EL CONGRESO ANIQUILADO
En un inesperado amanecer capitalino, el lugar donde estaba el Congreso apareció rodeado por un espeso y alto muro que oprimía las paredes del recinto, mientras las puertas y ventanas habían sido clausuradas con montones de concreto fresco. Las calles adyacentes a los curules fueron cerradas y nadie podía transitar a cualquier hora por esos lugares cercanos a los escaños. De esa manera el mandatario Martín Vizcarra clausuró ese sitio que se había convertido en un obstáculo y que no le dejaba gobernar. Los congresistas, al verse privados de sus lugares habituales, hicieron la consabida protesta pero nadie les hizo caso. Inclusive, muchos de los pobladores les metieron una silbatina de rechazo. Entonces nada había que hacer. Era el fin de ese lugar que no tenía ningún prestigio y que todo el mundo quería que se cerrara. Pocos días después una explosión dinamitera acabó con los vestigios que quedaban de ese sitio desventurado. Allí después se levantó una plaza dedicada a glorificar a la juventud.

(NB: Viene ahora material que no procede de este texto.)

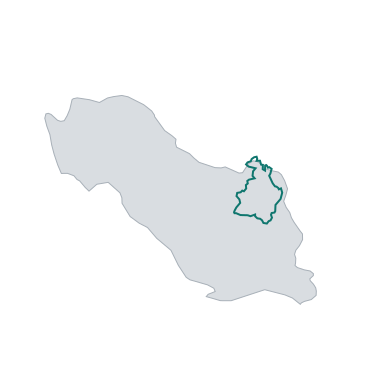 Kuçovë, Korçë, Albania shown in context, rotated 311°
{"feature_id": "67620474B90792074310011", "entity_name": "Kuçovë", "entity_type": "district", "adm_level": 2, "iso_a3": "ALB", "parent_name": "Albania", "parent_adm1": "Korçë", "projection": "equal_earth", "projection_center": [20.706, 40.677], "detail": "fine", "context": "in_parent", "style": "outline", "palette": "teal", "viewbox_px": 384, "rotation_deg": 311, "n_neighbors": 0, "source": "geoboundaries", "source_scale": "gbopen_adm2", "svg_char_len": 2419}
<svg xmlns="http://www.w3.org/2000/svg" viewBox="0 0 384 384"><g transform="rotate(311 192 192)"><path d="M125.1,113.7L125.4,108.3L126.7,99.9L126.0,97.1L126.8,92.2L124.4,85.8L120.3,81.2L124.3,73.0L130.1,63.1L135.5,55.2L142.1,47.1L146.4,39.3L151.1,32.5L155.1,30.5L157.1,31.9L158.1,34.8L157.9,43.5L159.2,46.6L162.0,48.8L167.8,47.7L174.3,45.5L183.0,40.9L184.5,41.2L187.7,43.6L194.4,54.1L198.8,63.4L207.6,66.6L212.5,70.2L218.8,75.7L221.9,81.3L226.2,98.2L226.7,108.5L225.4,113.2L224.3,114.4L220.4,131.1L221.3,139.7L221.3,145.3L217.9,147.5L215.7,151.0L219.3,165.0L218.9,171.0L219.0,177.8L225.5,193.4L229.3,198.2L232.7,200.6L237.1,215.0L239.7,217.5L250.4,216.1L255.6,217.7L257.7,221.1L258.2,223.4L257.5,231.5L260.1,237.7L263.7,244.1L263.7,248.1L261.3,254.5L257.1,262.0L251.4,264.8L245.1,267.3L242.2,273.1L240.6,279.3L237.8,283.9L236.1,288.9L233.5,299.2L232.8,302.9L228.6,306.7L222.0,308.3L216.1,308.6L212.2,310.3L210.1,313.8L206.4,316.7L204.1,318.0L204.1,321.1L206.8,327.6L209.9,333.0L210.0,337.2L208.5,338.4L203.7,337.9L202.6,339.5L202.1,344.2L200.8,348.3L198.8,350.8L195.4,353.5L189.1,352.6L183.2,348.6L180.1,347.3L178.3,347.4L177.9,337.4L175.3,329.6L166.0,311.0L135.7,292.9L128.6,284.7L125.5,277.9L122.4,271.4L125.4,271.3L128.4,272.9L132.1,274.8L133.7,271.6L132.1,264.6L124.4,248.1L123.8,243.6L127.7,229.8L134.2,214.4L133.9,195.8L136.0,181.7L133.8,172.6L132.9,161.4L137.6,146.6L141.6,142.9L144.1,138.2L144.3,122.4L135.4,115.1L125.1,113.7Z" fill="#d9dde1" stroke="#a8b0b8" stroke-width="1"/><path d="M218.1,228.3L217.5,232.6L215.4,235.5L209.4,235.6L207.6,236.0L206.2,236.3L204.3,237.0L203.9,238.0L205.0,239.3L206.4,243.7L211.0,249.3L212.1,252.0L216.4,254.4L215.1,255.6L215.0,258.6L216.5,261.0L216.6,263.4L215.5,266.2L217.3,269.2L220.3,269.0L222.1,269.9L225.1,269.2L226.6,266.6L228.4,265.9L230.6,267.7L232.1,267.4L237.0,263.5L244.9,263.4L250.7,260.5L253.1,256.8L251.0,255.8L251.6,254.5L251.5,252.3L250.7,250.9L251.5,247.2L254.9,239.6L257.5,239.0L259.8,237.8L261.7,236.9L261.4,234.0L260.2,233.4L261.0,231.3L261.0,230.3L260.0,229.8L256.1,233.1L255.6,230.4L259.0,227.7L258.0,226.2L260.2,222.8L257.9,220.3L259.8,219.5L261.0,217.6L259.0,216.1L256.0,215.4L253.8,216.2L250.8,214.5L248.3,214.7L248.3,218.0L251.6,224.4L247.7,224.5L243.9,227.1L243.4,230.3L238.7,226.9L236.6,226.5L235.0,228.5L232.6,228.1L230.2,230.6L226.6,230.7L226.0,229.0L223.7,228.9L221.0,226.7L218.1,228.3Z" fill="none" stroke="#0f766e" stroke-width="2"/></g></svg>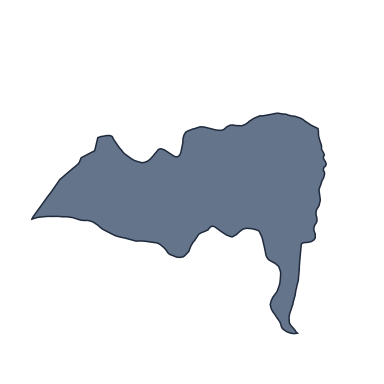 the district of Chajul, Quiché, Guatemala, rotated 288°
{"feature_id": "79465075B19159342798902", "entity_name": "Chajul", "entity_type": "district", "adm_level": 2, "iso_a3": "GTM", "parent_name": "Guatemala", "parent_adm1": "Quiché", "projection": "orthographic", "projection_center": [-91.005, 15.608], "detail": "fine", "context": "isolated", "style": "filled", "palette": "slate", "viewbox_px": 384, "rotation_deg": 288, "n_neighbors": 0, "source": "geoboundaries", "source_scale": "gbopen_adm2", "svg_char_len": 3438}
<svg xmlns="http://www.w3.org/2000/svg" viewBox="0 0 384 384"><g transform="rotate(288 192 192)"><path d="M214.6,85.6L201.2,86.7L192.7,78.3L190.3,76.0L184.8,75.6L183.1,74.8L181.0,73.6L177.5,71.3L175.4,70.0L173.6,68.9L169.5,66.4L163.1,62.5L147.6,57.8L142.1,55.8L135.7,53.8L120.0,48.7L118.1,48.3L117.3,48.1L116.7,48.1L119.7,52.3L120.8,54.4L122.5,58.2L124.4,62.8L125.5,66.4L126.4,69.0L127.6,72.8L128.3,76.1L130.0,81.3L130.1,82.7L130.8,86.6L130.8,94.4L131.5,98.0L132.7,101.6L133.0,104.3L132.8,107.5L132.2,109.7L131.5,112.2L130.0,115.7L129.1,118.1L128.2,123.0L127.9,125.5L127.5,127.4L126.8,132.4L126.8,135.9L127.5,143.0L128.0,154.0L129.4,157.7L130.1,160.2L130.6,162.2L132.0,170.2L132.6,173.5L132.7,175.5L132.2,178.0L130.3,182.7L128.5,185.7L127.0,187.4L125.8,189.9L125.3,197.6L126.1,200.8L127.5,203.5L129.0,204.7L134.3,207.3L140.2,207.6L144.4,208.5L146.7,209.5L153.7,211.4L156.0,213.2L156.8,214.3L160.7,218.8L164.2,220.1L165.0,220.9L165.5,221.5L165.9,222.7L165.9,224.6L163.4,232.0L161.8,237.9L161.5,243.1L161.9,244.4L165.4,247.5L169.2,249.6L172.6,252.1L174.4,255.2L175.6,260.4L175.9,265.1L175.7,267.3L175.2,268.2L174.6,268.8L171.8,271.4L170.6,272.5L169.3,273.4L163.7,276.8L160.1,278.9L155.1,281.7L153.4,283.0L152.4,284.1L151.7,285.2L151.1,286.2L149.8,293.1L148.3,296.8L147.7,297.6L146.9,298.3L145.0,299.8L143.2,301.0L140.8,301.8L137.7,302.6L135.5,303.1L133.1,303.6L129.9,303.9L123.5,303.6L116.9,301.4L113.0,300.9L109.2,301.2L107.0,302.4L105.1,303.8L103.1,305.8L101.4,308.3L98.6,311.7L95.9,315.4L93.7,317.3L91.8,318.4L90.3,319.9L89.6,321.1L88.4,325.3L88.2,329.6L88.8,332.7L89.0,333.2L90.3,335.9L91.2,334.1L92.6,332.4L95.9,326.8L97.7,325.0L102.2,323.2L106.0,322.5L116.6,322.6L118.4,322.3L125.6,322.0L131.1,321.1L133.4,321.0L135.4,320.7L140.4,320.5L143.8,319.7L151.8,317.9L154.3,317.1L157.2,316.4L160.0,315.7L176.1,312.1L176.8,312.4L177.5,312.9L178.4,314.1L179.2,316.1L180.0,317.9L181.4,320.4L182.4,321.4L184.0,322.7L186.1,323.4L188.1,322.9L190.2,322.1L193.3,319.7L196.1,318.9L198.3,319.0L201.4,319.8L203.4,319.8L206.6,318.4L208.2,317.2L211.7,316.0L213.9,316.0L218.1,317.0L223.9,316.6L233.1,312.2L235.2,312.0L238.3,312.2L242.7,312.2L246.2,312.8L249.4,312.6L250.8,312.3L252.0,311.7L253.4,310.1L256.0,309.8L258.0,311.0L260.0,311.0L261.6,310.0L264.6,306.6L265.8,306.2L268.3,306.4L270.1,304.8L272.5,302.1L276.2,300.8L280.4,297.7L284.3,295.1L289.0,293.4L291.3,292.2L292.5,283.9L293.3,281.7L293.5,280.0L294.0,279.3L293.9,278.7L295.4,274.6L295.8,272.1L295.8,265.7L295.2,264.4L294.9,259.3L295.1,257.6L294.1,253.5L293.6,249.6L292.6,247.2L290.5,243.6L289.0,240.8L287.6,238.2L286.2,235.5L285.6,233.5L284.5,231.7L283.8,231.3L282.5,229.5L280.6,227.6L276.6,224.3L276.0,224.2L272.8,221.8L270.4,218.9L268.9,213.8L268.2,209.5L267.3,207.6L265.0,205.1L261.4,203.0L259.7,201.0L258.4,195.8L257.6,183.8L256.7,180.0L255.9,178.6L254.7,177.3L254.7,176.9L253.2,175.3L253.1,174.7L252.0,173.1L248.7,169.1L246.9,167.5L243.9,166.8L240.3,166.9L235.7,168.1L227.0,169.1L224.4,169.1L222.5,168.5L221.4,167.7L220.5,166.0L220.5,163.8L223.5,153.0L223.6,149.4L223.1,148.1L222.5,147.4L221.7,146.7L220.4,146.3L217.2,145.0L213.9,143.7L210.2,142.0L207.8,140.4L205.4,137.6L205.0,136.5L204.5,135.8L204.3,134.6L204.1,128.1L204.8,124.4L207.5,116.1L208.4,114.3L209.5,112.8L209.8,112.4L211.6,109.3L212.1,108.7L217.3,101.8L220.1,98.9L220.4,97.1L219.9,95.0L219.4,93.7L219.0,92.8L217.8,90.7L217.3,89.7L217.0,88.8L216.6,88.3L214.6,85.6Z" fill="#64748b" stroke="#1e293b" stroke-width="1.5"/></g></svg>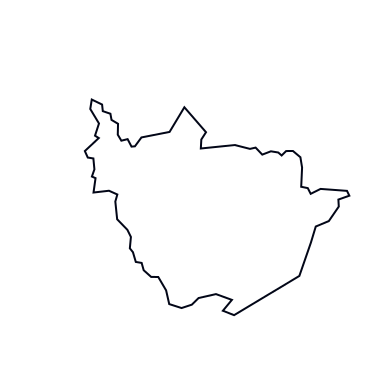 the district of Breathitt, Kentucky, United States of America, rotated 220°
{"feature_id": "52423323B29918739133178", "entity_name": "Breathitt", "entity_type": "district", "adm_level": 2, "iso_a3": "USA", "parent_name": "United States of America", "parent_adm1": "Kentucky", "projection": "orthographic", "projection_center": [-83.252, 37.515], "detail": "fine", "context": "isolated", "style": "outline", "palette": "ink", "viewbox_px": 384, "rotation_deg": 220, "n_neighbors": 0, "source": "geoboundaries", "source_scale": "gbopen_adm2", "svg_char_len": 1039}
<svg xmlns="http://www.w3.org/2000/svg" viewBox="0 0 384 384"><g transform="rotate(220 192 192)"><path d="M328.2,198.4L323.3,190.2L307.3,184.7L302.5,172.8L298.1,173.4L300.4,154.5L294.0,151.4L289.1,154.3L281.3,146.6L278.6,139.5L274.8,140.6L267.1,128.3L256.4,139.6L247.6,142.1L244.6,135.4L231.8,123.0L217.2,121.5L209.9,118.3L203.4,108.9L198.5,107.9L190.1,102.3L185.0,105.3L178.7,101.0L168.7,100.7L163.2,105.2L148.6,100.0L137.4,91.5L125.4,96.4L119.7,105.6L118.8,115.0L108.0,129.2L92.1,135.0L92.0,120.9L80.6,124.7L55.8,196.7L68.4,229.7L75.0,245.1L68.5,257.7L70.2,275.2L75.0,280.3L69.1,290.3L74.0,292.5L95.5,277.0L99.9,266.9L105.8,269.4L111.7,266.2L123.4,281.5L131.3,288.3L141.0,288.3L146.2,283.9L146.8,277.6L151.3,277.7L157.7,273.9L162.2,265.8L171.8,266.9L175.3,262.3L189.4,255.5L213.2,231.0L218.6,238.2L219.7,246.8L252.3,252.0L247.8,223.6L265.8,201.3L265.1,190.3L267.5,187.9L275.3,191.1L279.1,185.9L285.7,188.2L292.5,196.7L300.0,195.5L304.8,199.5L312.3,196.6L317.1,201.2L328.2,198.4Z" fill="none" stroke="#020617" stroke-width="2"/></g></svg>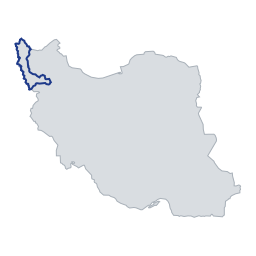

El mandatario Vizcarra entonces no cerró el Congreso para abrirlo después, convocando a nuevas elecciones. Simple y llanamente aniquiló los curules. Y nadie de los electores lamentó tal decisión. Muy por el contrario, las cifras subieron en la intención de las encuestas y todo el mundo quería elegir como presidente vitalicio del Perú al hombre que se había atrevido a acabar con un mal que tenía décadas de perturbar la vida de los unos y los otros. El Congreso aniquilado para siempre solo despertó la protesta desvaída de algunos que hicieron marchas de protesta, anhelando que volvieron los días en que se elegía a los congresistas. Pero, desde una esquina belicosa, aparecieron unos transeúntes que les hicieron huir en desbandada. El destino de los escaños estaba, pues, oreado y sacramentado. La figura despreciable del congresista se convirtió en una pesadilla del pasado.
En el presente, no hay Congreso ni congresistas y el presidente gobierna a su antojo y parecer sin pedir apoyo a nadie, sin buscar la venia de los curules. Nadie en su sano juicio recuerda a los parlamentarios y todo el mundo supone que así, sin congresistas, es mejor la cosa. Lo único que perturba la vida política del país es la importancia que han adquirido los gobernadores regionales que a cada rato se rebelen contra el centralismo de siempre. En las calles, en los cafés atestados, en los bares de mala muerte, en los huariques de ayer y de hoy, en todas partes, todo el mundo recomienda que se acaben con esos gobiernos regionales que tanto daño hacen al país. El mandatario declaró hace poco que está pensando, seriamente, hacer con esos estamentos de gobierno interior lo que hizo con el Congreso.